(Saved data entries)
□ □ □ □ □
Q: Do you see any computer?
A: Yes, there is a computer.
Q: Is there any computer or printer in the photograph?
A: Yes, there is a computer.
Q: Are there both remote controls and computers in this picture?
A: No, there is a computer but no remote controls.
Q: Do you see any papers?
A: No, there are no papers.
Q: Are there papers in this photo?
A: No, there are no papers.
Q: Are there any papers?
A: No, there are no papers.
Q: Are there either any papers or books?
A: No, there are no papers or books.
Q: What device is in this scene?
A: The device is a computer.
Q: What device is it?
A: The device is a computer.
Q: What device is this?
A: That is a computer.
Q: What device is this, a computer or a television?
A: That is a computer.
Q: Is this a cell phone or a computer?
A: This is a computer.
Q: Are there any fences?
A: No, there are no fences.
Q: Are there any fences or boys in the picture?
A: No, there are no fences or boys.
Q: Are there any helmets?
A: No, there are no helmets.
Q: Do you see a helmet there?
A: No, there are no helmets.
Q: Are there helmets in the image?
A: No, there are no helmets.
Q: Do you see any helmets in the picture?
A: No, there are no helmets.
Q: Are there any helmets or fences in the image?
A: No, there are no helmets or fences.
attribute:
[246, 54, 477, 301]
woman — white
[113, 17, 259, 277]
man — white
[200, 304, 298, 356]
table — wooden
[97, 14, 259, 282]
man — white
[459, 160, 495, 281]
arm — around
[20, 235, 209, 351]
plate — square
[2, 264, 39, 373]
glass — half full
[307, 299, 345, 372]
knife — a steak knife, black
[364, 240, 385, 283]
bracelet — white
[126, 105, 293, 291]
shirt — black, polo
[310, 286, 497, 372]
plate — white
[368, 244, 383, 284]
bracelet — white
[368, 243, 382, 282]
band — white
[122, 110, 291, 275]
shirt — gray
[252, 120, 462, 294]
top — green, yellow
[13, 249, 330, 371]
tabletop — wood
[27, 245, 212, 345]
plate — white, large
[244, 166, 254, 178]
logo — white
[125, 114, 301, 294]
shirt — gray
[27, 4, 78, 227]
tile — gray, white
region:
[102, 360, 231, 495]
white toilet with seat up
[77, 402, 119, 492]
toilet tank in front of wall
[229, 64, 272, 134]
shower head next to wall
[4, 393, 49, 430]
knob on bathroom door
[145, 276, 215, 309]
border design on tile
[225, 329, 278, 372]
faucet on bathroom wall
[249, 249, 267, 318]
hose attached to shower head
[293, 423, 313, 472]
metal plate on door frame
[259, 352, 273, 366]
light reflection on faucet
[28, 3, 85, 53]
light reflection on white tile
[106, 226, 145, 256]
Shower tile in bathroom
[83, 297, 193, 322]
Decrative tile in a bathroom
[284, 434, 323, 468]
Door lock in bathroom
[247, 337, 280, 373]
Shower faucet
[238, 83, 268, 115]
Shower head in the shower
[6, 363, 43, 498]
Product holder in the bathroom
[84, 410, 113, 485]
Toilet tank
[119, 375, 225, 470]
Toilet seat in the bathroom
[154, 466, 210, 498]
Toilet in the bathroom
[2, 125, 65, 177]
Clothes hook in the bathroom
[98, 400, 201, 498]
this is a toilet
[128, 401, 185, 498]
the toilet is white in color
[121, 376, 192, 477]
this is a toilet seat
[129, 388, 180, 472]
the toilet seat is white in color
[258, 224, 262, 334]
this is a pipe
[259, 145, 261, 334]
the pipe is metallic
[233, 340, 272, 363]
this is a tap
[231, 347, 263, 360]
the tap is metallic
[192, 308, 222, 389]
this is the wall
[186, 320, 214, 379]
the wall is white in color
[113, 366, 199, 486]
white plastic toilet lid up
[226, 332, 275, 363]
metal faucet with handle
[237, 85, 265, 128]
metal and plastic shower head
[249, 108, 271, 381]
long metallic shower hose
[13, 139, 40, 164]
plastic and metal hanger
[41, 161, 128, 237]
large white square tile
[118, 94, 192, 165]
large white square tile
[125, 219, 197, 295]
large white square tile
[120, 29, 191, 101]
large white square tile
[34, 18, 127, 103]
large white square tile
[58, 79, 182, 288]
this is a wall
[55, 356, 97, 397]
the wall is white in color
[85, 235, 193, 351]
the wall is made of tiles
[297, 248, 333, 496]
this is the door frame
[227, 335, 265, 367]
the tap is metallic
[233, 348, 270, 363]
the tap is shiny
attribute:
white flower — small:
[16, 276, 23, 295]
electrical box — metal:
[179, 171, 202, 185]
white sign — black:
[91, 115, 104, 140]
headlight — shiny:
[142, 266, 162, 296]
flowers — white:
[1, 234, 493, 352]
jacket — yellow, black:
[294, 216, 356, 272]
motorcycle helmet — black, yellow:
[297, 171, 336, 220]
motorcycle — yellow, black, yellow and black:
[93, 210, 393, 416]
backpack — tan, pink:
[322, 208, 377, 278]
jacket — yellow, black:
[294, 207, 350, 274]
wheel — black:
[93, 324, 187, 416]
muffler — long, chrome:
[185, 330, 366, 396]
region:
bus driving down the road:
□ □ □ □ □
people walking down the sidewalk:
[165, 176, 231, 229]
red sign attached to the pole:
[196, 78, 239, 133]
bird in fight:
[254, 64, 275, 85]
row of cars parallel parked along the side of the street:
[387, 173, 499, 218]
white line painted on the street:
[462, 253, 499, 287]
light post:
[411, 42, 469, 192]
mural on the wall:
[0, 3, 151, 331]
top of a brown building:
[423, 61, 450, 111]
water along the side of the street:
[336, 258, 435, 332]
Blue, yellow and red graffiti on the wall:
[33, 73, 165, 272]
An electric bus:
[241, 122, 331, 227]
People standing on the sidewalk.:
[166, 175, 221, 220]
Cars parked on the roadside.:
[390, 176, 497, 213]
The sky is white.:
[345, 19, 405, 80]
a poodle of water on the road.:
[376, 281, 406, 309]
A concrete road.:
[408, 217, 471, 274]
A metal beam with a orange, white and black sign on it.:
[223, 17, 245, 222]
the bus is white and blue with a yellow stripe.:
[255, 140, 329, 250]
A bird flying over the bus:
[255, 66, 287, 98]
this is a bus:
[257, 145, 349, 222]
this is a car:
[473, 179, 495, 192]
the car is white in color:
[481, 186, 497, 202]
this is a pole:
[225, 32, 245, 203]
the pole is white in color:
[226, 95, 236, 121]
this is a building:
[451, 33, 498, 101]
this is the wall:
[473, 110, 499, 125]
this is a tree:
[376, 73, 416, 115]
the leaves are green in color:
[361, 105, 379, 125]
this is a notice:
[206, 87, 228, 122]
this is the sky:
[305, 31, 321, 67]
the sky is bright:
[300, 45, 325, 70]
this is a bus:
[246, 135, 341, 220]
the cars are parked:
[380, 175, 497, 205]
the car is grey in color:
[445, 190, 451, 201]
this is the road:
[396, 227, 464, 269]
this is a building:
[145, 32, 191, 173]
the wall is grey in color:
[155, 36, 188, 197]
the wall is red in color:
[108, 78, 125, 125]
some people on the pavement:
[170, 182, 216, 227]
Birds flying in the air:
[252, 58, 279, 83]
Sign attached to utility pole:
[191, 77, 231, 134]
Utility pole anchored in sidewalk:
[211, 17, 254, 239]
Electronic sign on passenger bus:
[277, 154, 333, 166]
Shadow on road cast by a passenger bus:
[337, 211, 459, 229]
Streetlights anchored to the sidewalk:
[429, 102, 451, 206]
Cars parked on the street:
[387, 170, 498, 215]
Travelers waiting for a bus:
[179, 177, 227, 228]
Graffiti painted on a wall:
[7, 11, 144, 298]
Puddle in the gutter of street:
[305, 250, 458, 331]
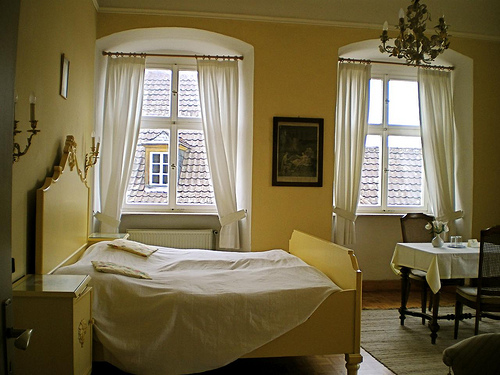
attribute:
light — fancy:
□ □ □ □ □
(Description of the task): Write out the entries above verbatim. Begin at the line that contains "[128, 401, 185, 498]" and stop after the line that contains "this is a wall".

(Response area):
[128, 401, 185, 498]
the toilet is white in color
[121, 376, 192, 477]
this is a toilet seat
[129, 388, 180, 472]
the toilet seat is white in color
[258, 224, 262, 334]
this is a pipe
[259, 145, 261, 334]
the pipe is metallic
[233, 340, 272, 363]
this is a tap
[231, 347, 263, 360]
the tap is metallic
[192, 308, 222, 389]
this is the wall
[186, 320, 214, 379]
the wall is white in color
[113, 366, 199, 486]
white plastic toilet lid up
[226, 332, 275, 363]
metal faucet with handle
[237, 85, 265, 128]
metal and plastic shower head
[249, 108, 271, 381]
long metallic shower hose
[13, 139, 40, 164]
plastic and metal hanger
[41, 161, 128, 237]
large white square tile
[118, 94, 192, 165]
large white square tile
[125, 219, 197, 295]
large white square tile
[120, 29, 191, 101]
large white square tile
[34, 18, 127, 103]
large white square tile
[58, 79, 182, 288]
this is a wall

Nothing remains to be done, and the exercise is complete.